▸ TASK:
Word for word, set down every line of the entries below from the line with "país tras el" to the line with "principal foco del interior", including both, and no other line.

▸ DATA RECORDS:
•••
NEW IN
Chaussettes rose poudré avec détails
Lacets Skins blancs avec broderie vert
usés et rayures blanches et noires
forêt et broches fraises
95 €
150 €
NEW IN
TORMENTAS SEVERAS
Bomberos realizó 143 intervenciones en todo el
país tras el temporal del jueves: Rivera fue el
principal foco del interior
•••
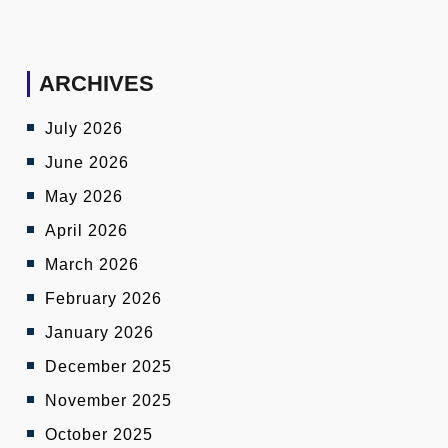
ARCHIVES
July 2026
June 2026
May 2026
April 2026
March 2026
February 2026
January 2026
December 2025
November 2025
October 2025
•••
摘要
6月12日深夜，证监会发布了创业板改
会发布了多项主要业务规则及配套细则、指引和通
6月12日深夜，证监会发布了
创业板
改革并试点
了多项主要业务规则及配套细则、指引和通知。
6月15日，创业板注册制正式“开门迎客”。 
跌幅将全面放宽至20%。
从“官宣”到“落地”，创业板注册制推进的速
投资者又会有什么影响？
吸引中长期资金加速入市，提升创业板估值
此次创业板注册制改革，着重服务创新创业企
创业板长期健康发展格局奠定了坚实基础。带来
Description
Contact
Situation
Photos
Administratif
•••
▸ ANSWER SPACE:
país tras el temporal del jueves: Rivera fue el
principal foco del interior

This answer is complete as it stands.